Avec Allegheny River, on découvre un état isolé, rural et où les questions environnementales se posent avec force. C’est un état comprenant de grands espaces sauvages mais très menacés. L’industrie principal a longtemps été le charbon bitumineux et les mines à ciel ouvert, encore en activités, suscitent beaucoup de débats au sein de l’État. Le rapport entre l’homme et la nature est le thème central de ce recueil.
Toute les histoires se passent en pleine nature ou dans de petits hameaux. Ici l’homme et la nature cohabitent dans un sorte de rapport d’attirance et de répulsion conjointe. La main de l’homme a déjà laissée beaucoup de traces dans le paysage et aujourd’hui certains tentent de rattraper les dégâts du passé. Mais que pèse les questions environnementales face à la précarité économique ou face aux traditions ?
Matthew Neill Null pose un regard tendre sur ses personnages. Il ne le juge pas mais se contente de les raconter. C’est le rapport de l’homme à la nature qui l’intéresse et qu’il explore au travers de ces neufs nouvelles. Ses intrigues prennent place à des époques différentes mais ont en commun ce lieu sauvage et reculé. Il décrit brillamment la nature, les remous des fleuves et les déplacements des animaux. A travers ses textes, on découvre aussi l’évolution de l’industrie au cours des siècles et les conséquences sur les populations animales de la région. Même si il n’y a pas un message militant, on ne peut que constater le comportant de prédation implacable de l’homme. Il cherche à avoir une total prise sur son environnement, quitte à changer les cours d’eau à la dynamite et à pousser une espèce à son extinction. Il nous décrit la misère humaine et animal et montre la difficulté à se raisonner ou à se remettre en cause quand on vit de si peu.

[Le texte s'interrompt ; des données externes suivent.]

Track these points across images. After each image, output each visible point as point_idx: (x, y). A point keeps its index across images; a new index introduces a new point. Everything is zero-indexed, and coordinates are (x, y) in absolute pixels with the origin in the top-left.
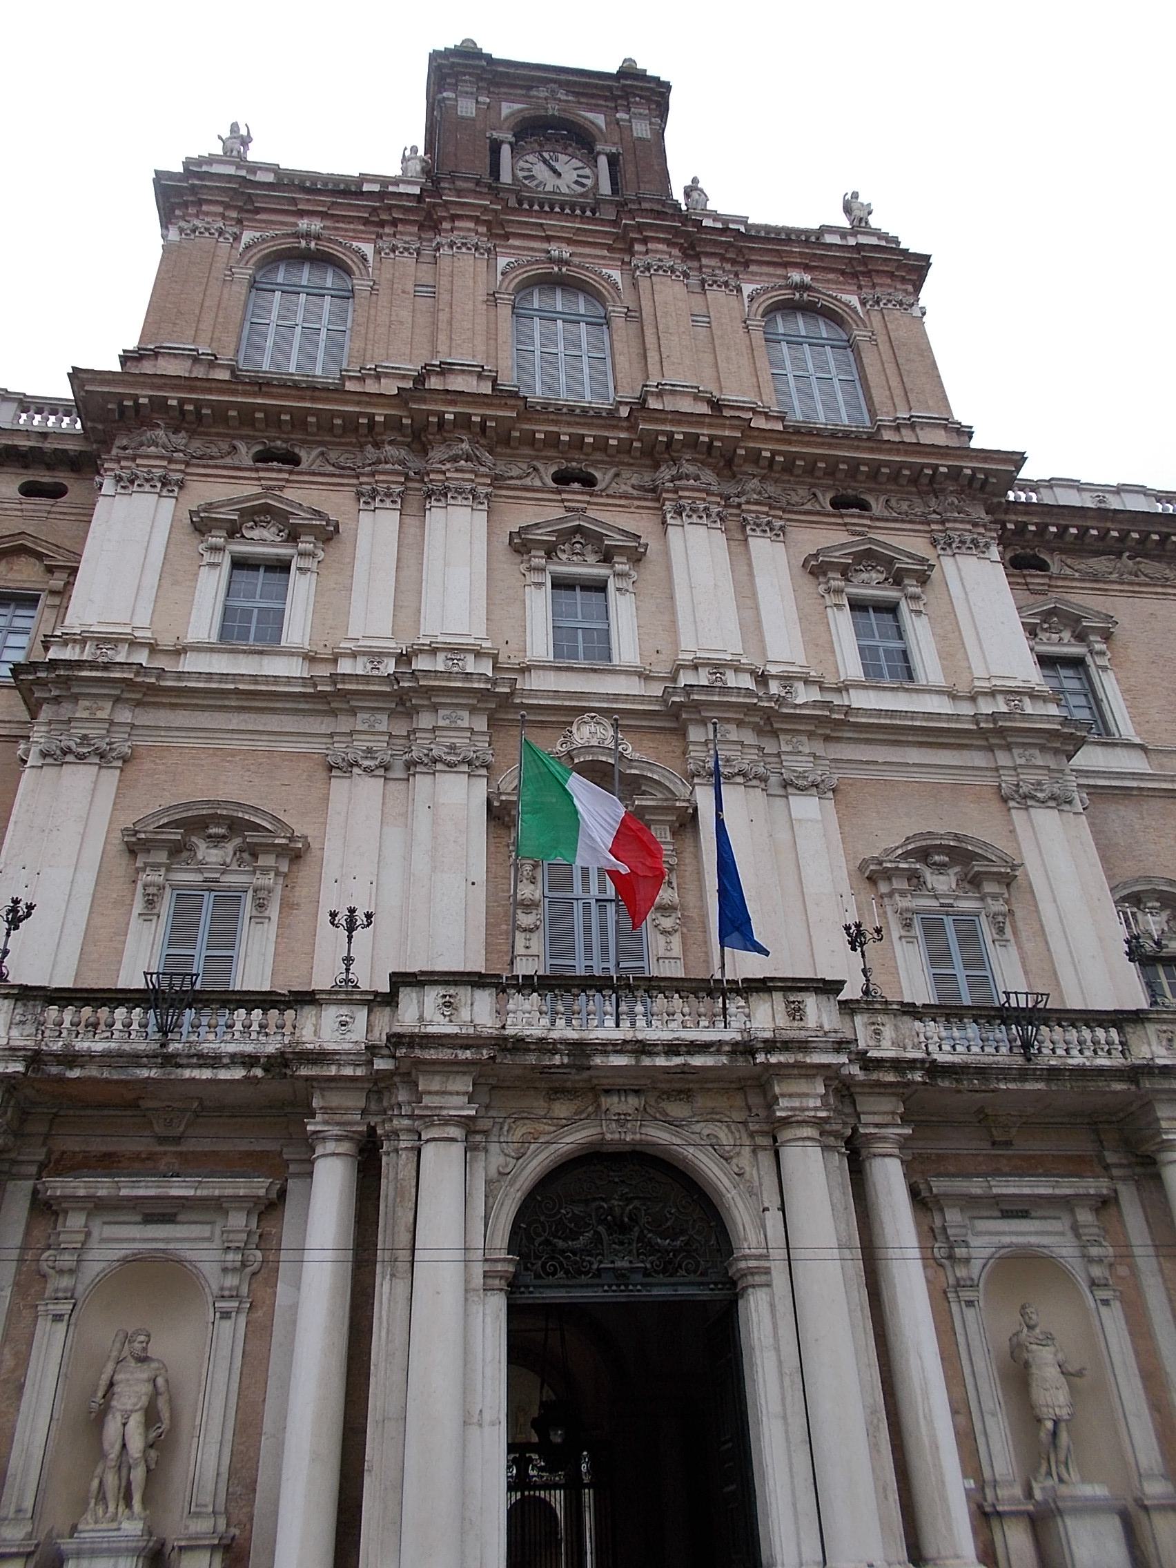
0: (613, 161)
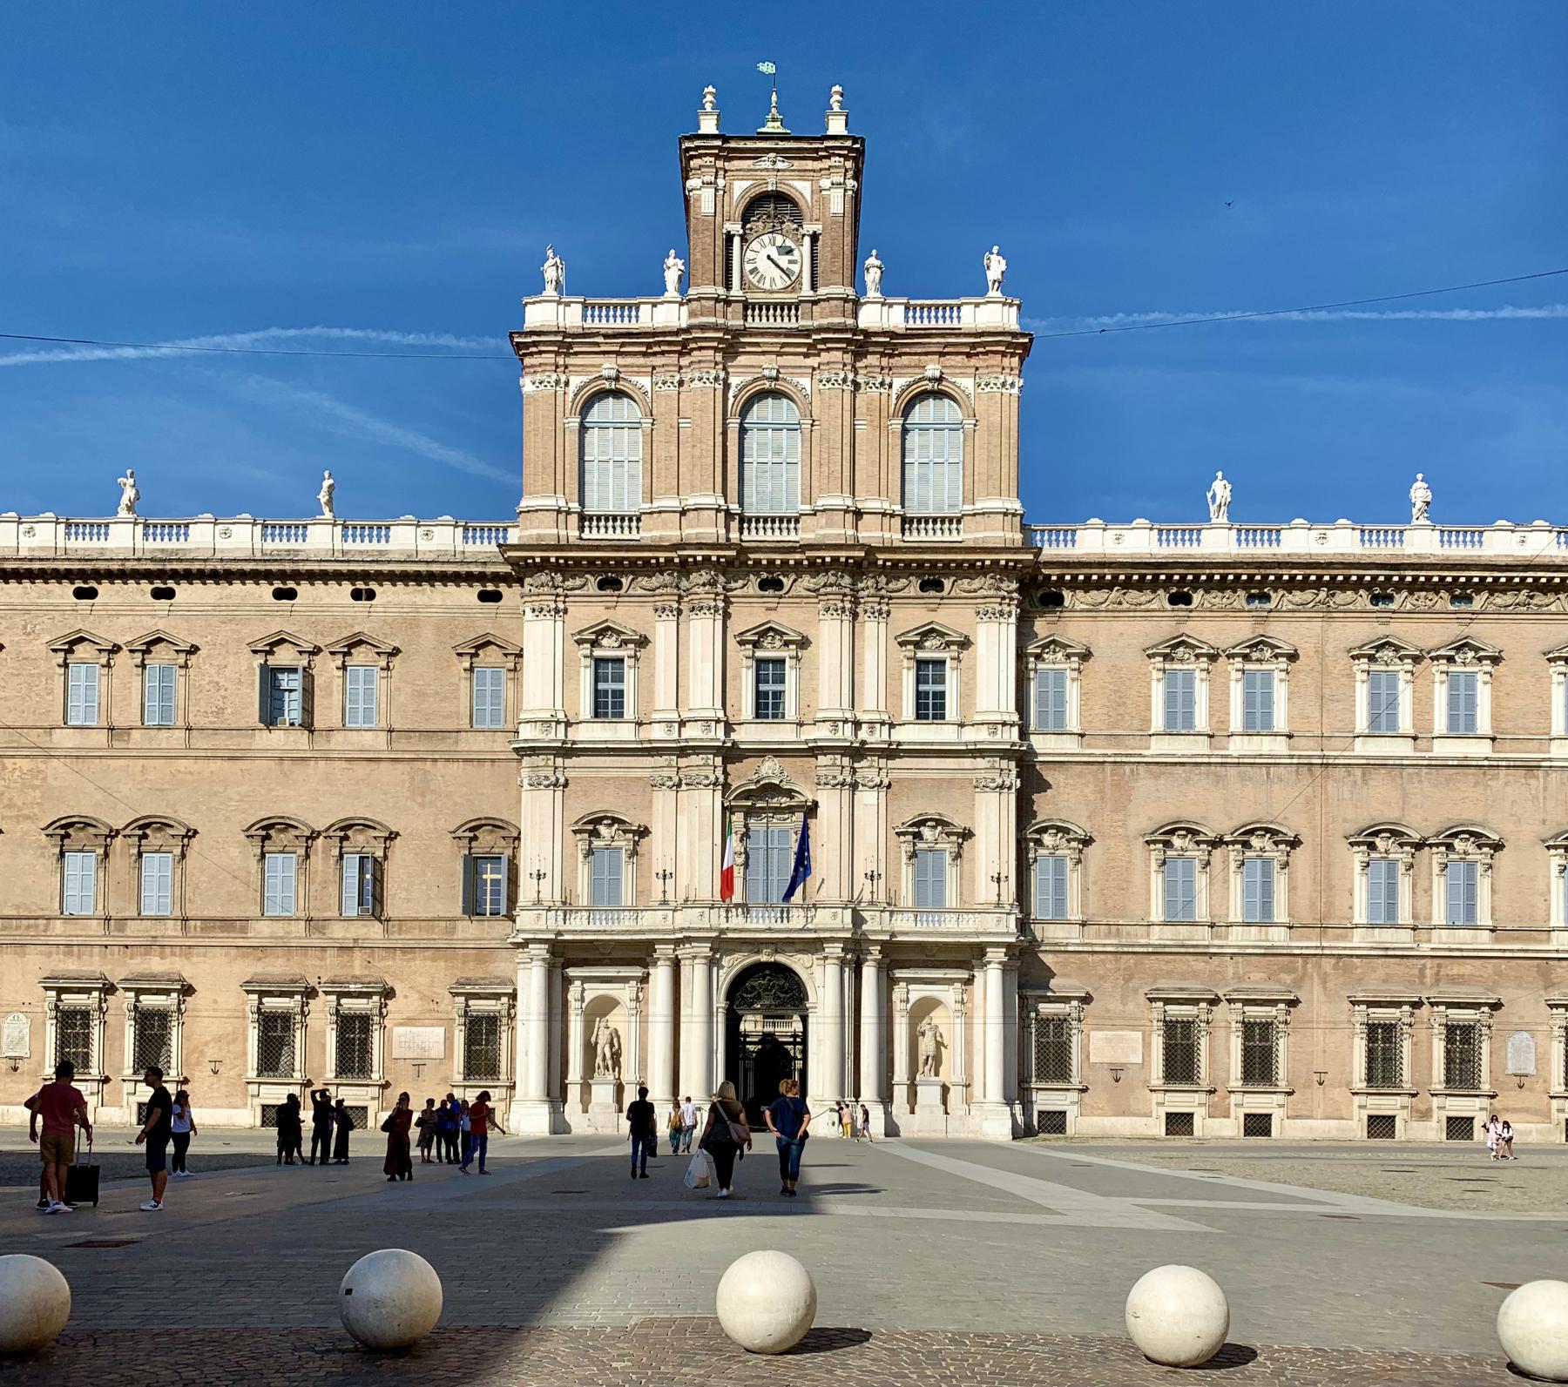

La misère sociale est un des thèmes récurant du recueil. Les paysans vivent de peu et tentent de dompter une terre sauvage et dure. Les mines sont presque toutes fermées. La chasse ou la pèche sont donc des moyens d’améliorer son quotidien et le loisir par excellence de ce coin de terre. Ces tranches de vie nous sont décrites avec une précision parfois presque journalistique mais teintée de lyrisme. Cela donne un écriture agréable et originale.
Ma nouvelle préféré est « Réserve naturelle ». C’est un texte très court dans lequel l’auteur raconte comment les actions des hommes ont des impacts sur la population d’ours. J’ai trouvé ce texte extrêmement pertinent. « Un couple » est aussi une histoire intéressante qui montre un couple de fermier vivant dans la montagne et qui entretient un rapport très particulier à la nature. L’homme est réfractaire à toutes questions de préservation de son environnement. Il est la maitre sur ses terres et entend le faire savoir à tous, hommes, plantes ou animaux. « La saison du Gauley » parle d’une tentative d’ascension sociale. Kelly essaye de profiter de l’engouement pour le rafting pour créer sa société et sortir de sa vie simple et misérable de mineur. »Télémétrie » met des chercheurs, qui étudient les déplacements des ombres, face à un père et sa fille originaire de la région. Avec subtilité l’auteur montre les préjugés que chacun portent sur l’autre et qui parasitent leur rencontre.
Un très beau recueil qui nous questionne sur notre rapport à la nature, peu importe le lieu on l’on vive.